1 Module RAK833-SPI/USB + antenna IPEX

1 mPCIe to USB converter board for RAK833

Others Recomended LoRaWAN

Node LoRaWAN RAK811 (AT Commands) + breakout

Module ESP32 ESP-WROOM-32

Module ESP32 LoRa HELTEC – 915 MHz

Module/Radio RFM95 Hope Electronics 915Mhz


LoRaWAN Button RAK

Antenna 5.8dBi Fiberglass LoRa LoRaWAN

Video: LoRaWAN #2: Review RAK833 SPI/USB Concentrator LoRa

RAKwireless Development Kits

RAKwireless also has complete kits, such as the RAK833-SPI / USB EVB Kit, in my case for costs, I only require the RAK833-SPI/USB.


Maximum number of nodes

According to the manufacturer, 500 nodes are estimated for every 2Km square , with a moderately interfered environment, everything depends.

Of course there are a variety of factors that determine the number of nodes:

  • Configuration and types of nodes.
  • Distances between nodes and gateway.
  • ADR (Adaptive Data Rate) active.
  •   Node classes and mixtures of A & B or A & C classes.
  • Confirmations and verifications of nodes.

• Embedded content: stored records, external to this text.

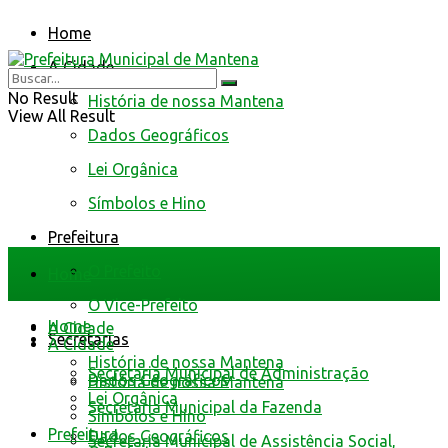
Home
A Cidade
No Result
História de nossa Mantena
View All Result
Dados Geográficos
Lei Orgânica
Símbolos e Hino
Prefeitura
O Prefeito
Home
O Vice-Prefeito
Home
A Cidade
Secretarias
A Cidade
História de nossa Mantena
Secretaria Municipal de Administração
Dados Geográficos
História de nossa Mantena
Lei Orgânica
Secretaria Municipal da Fazenda
Símbolos e Hino
Prefeitura
Dados Geográficos
Secretaria Municipal de Assistência Social,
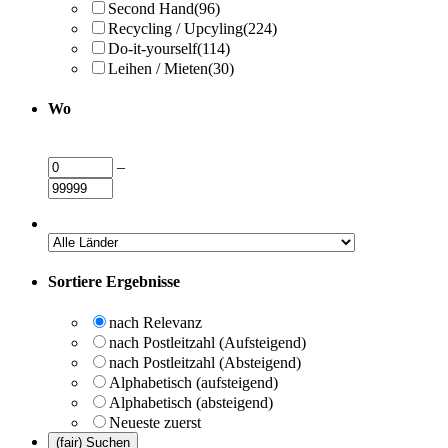
Second Hand
(96)
Recycling / Upcyling
(224)
Do-it-yourself
(114)
Leihen / Mieten
(30)
Wo
–
Sortiere Ergebnisse
nach Relevanz
nach Postleitzahl (Aufsteigend)
nach Postleitzahl (Absteigend)
Alphabetisch (aufsteigend)
Alphabetisch (absteigend)
Neueste zuerst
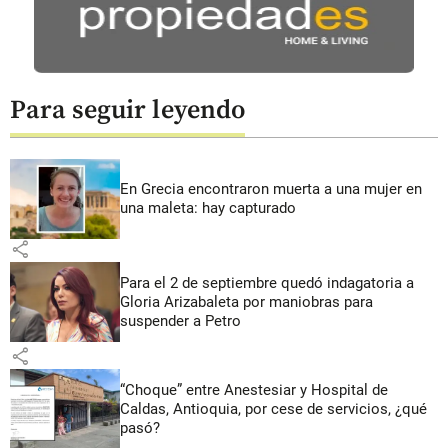
Para seguir leyendo
En Grecia encontraron muerta a una mujer en
una maleta: hay capturado
share
Para el 2 de septiembre quedó indagatoria a
Gloria Arizabaleta por maniobras para
suspender a Petro
share
“Choque” entre Anestesiar y Hospital de
Caldas, Antioquia, por cese de servicios, ¿qué
pasó?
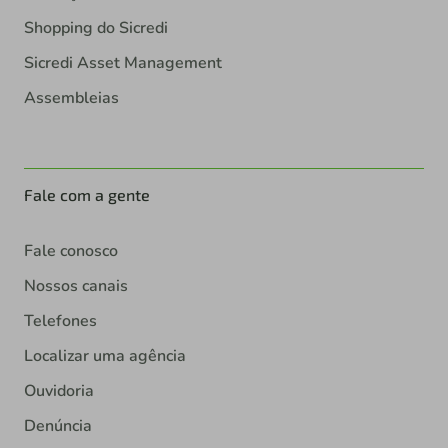
Shopping do Sicredi
Sicredi Asset Management
Assembleias
Fale com a gente
Fale conosco
Nossos canais
Telefones
Localizar uma agência
Ouvidoria
Denúncia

Conclusions and recommendations

If you purchase one of these modules, you will not lose your investment since they are one of the most affordable professional solutions on the market and comply with the main rule, allow multiple channels, an important feature have documentation and support, RAKWireless forums.

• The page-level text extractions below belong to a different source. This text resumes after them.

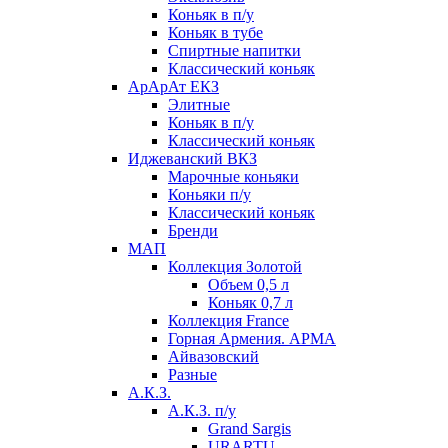
Коньяк в п/у
Коньяк в тубе
Спиртные напитки
Классический коньяк
АрАрАт ЕКЗ
Элитные
Коньяк в п/у
Классический коньяк
Иджеванский ВКЗ
Марочные коньяки
Коньяки п/у
Классический коньяк
Бренди
МАП
Коллекция Золотой
Объем 0,5 л
Коньяк 0,7 л
Коллекция France
Горная Армения. АРМА
Айвазовский
Разные
А.К.З.
А.К.З. п/у
Grand Sargis
URARTU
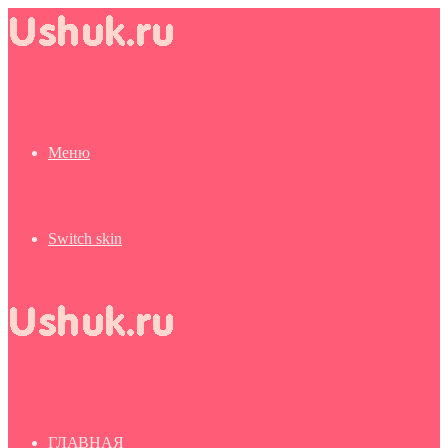
Меню
Switch skin
ГЛАВНАЯ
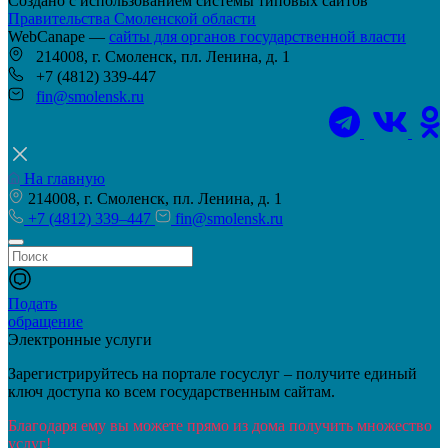
Создано с использованием системы типовых сайтов
Правительства Смоленской области
WebCanape —
сайты для органов государственной власти
214008, г. Смоленск, пл. Ленина, д. 1
+7 (4812) 339-447
fin@smolensk.ru
На главную
214008, г. Смоленск, пл. Ленина, д. 1
+7 (4812) 339–447
fin@smolensk.ru
Подать
обращение
Электронные услуги
Зарегистрируйтесь на портале госуслуг – получите единый
ключ доступа ко всем государственным сайтам.
Благодаря ему вы можете прямо из дома получить множество
услуг!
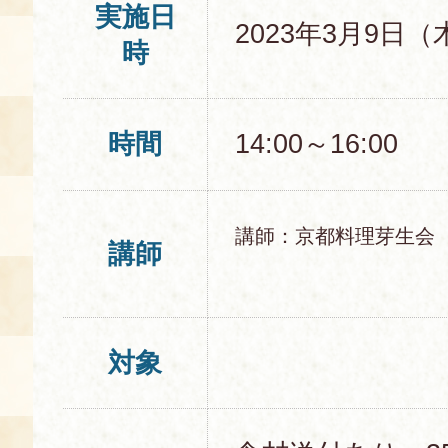
実施日
2023年3月9日（
時
時間
14:00～16:00
講師：京都料理芽生会
講師
対象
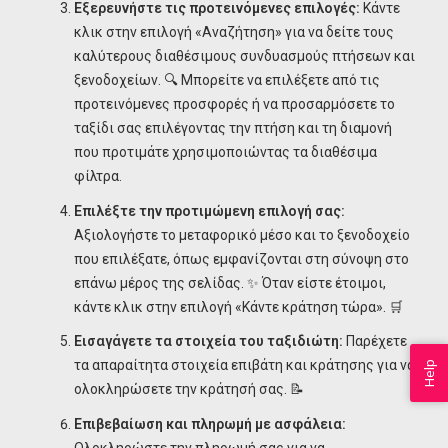
Εξερευνήστε τις προτεινόμενες επιλογές:
Κάντε
κλικ στην επιλογή «Αναζήτηση» για να δείτε τους
καλύτερους διαθέσιμους συνδυασμούς πτήσεων και
ξενοδοχείων. 🔍 Μπορείτε να επιλέξετε από τις
προτεινόμενες προσφορές ή να προσαρμόσετε το
ταξίδι σας επιλέγοντας την πτήση και τη διαμονή
που προτιμάτε χρησιμοποιώντας τα διαθέσιμα
φίλτρα.
Επιλέξτε την προτιμώμενη επιλογή σας:
Αξιολογήστε το μεταφορικό μέσο και το ξενοδοχείο
που επιλέξατε, όπως εμφανίζονται στη σύνοψη στο
επάνω μέρος της σελίδας. ✨ Όταν είστε έτοιμοι,
κάντε κλικ στην επιλογή «Κάντε κράτηση τώρα». 🛒
Εισαγάγετε τα στοιχεία του ταξιδιώτη:
Παρέχετε
τα απαραίτητα στοιχεία επιβάτη και κράτησης για να
Help
ολοκληρώσετε την κράτησή σας. 📝
Επιβεβαίωση και πληρωμή με ασφάλεια:
Ολοκληρώστε την πληρωμή σας για να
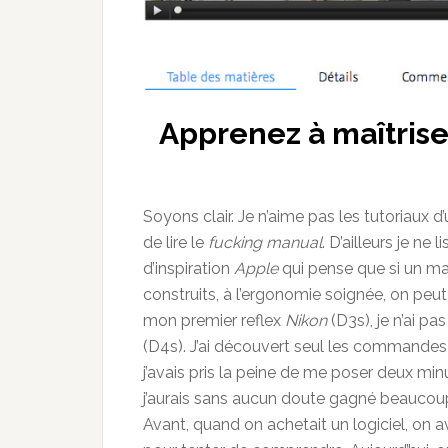
Apprenez à maîtrise
Soyons clair. Je n’aime pas les tutoriaux 
de lire le
fucking manual
. D’ailleurs je ne li
d’inspiration
Apple
qui pense que si un mat
construits, à l’ergonomie soignée, on peut
mon premier reflex
Nikon
(D3s), je n’ai pa
(D4s). J’ai découvert seul les commandes d
j’avais pris la peine de me poser deux minu
j’aurais sans aucun doute gagné beaucoup d
Avant, quand on achetait un logiciel, on a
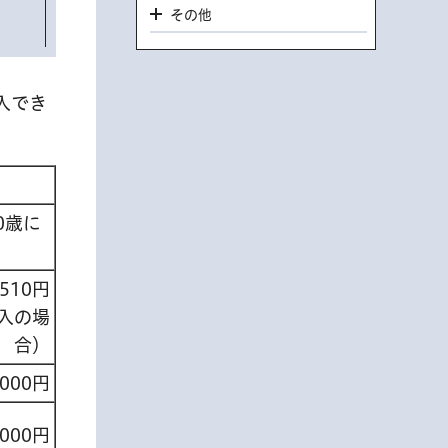
その他
入でき
0歳に
,510円
購入の場
合）
,000円
,000円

These devices are fragile, so as not to lose your investment, follow the following warnings and recommendations:

  1. Not energizing the gateway without having an antenna connected to the U.FL, it could burn the module since it is technically an amplifier.
  2. Do not energize the gateway without having a heatsink mounted on the metal area of the RAK833, the temperature could exceed 40 °C and end the life of your gateway
  3. We know there are 2 versions of the RAK833, SPI and USB, the SPI bus communication has a better performance, therefore it is the most recommended in most demanding applications, in our case by testing with few nodes we will use the USB version.

Buy an outdoor antenna in case you need more coverage.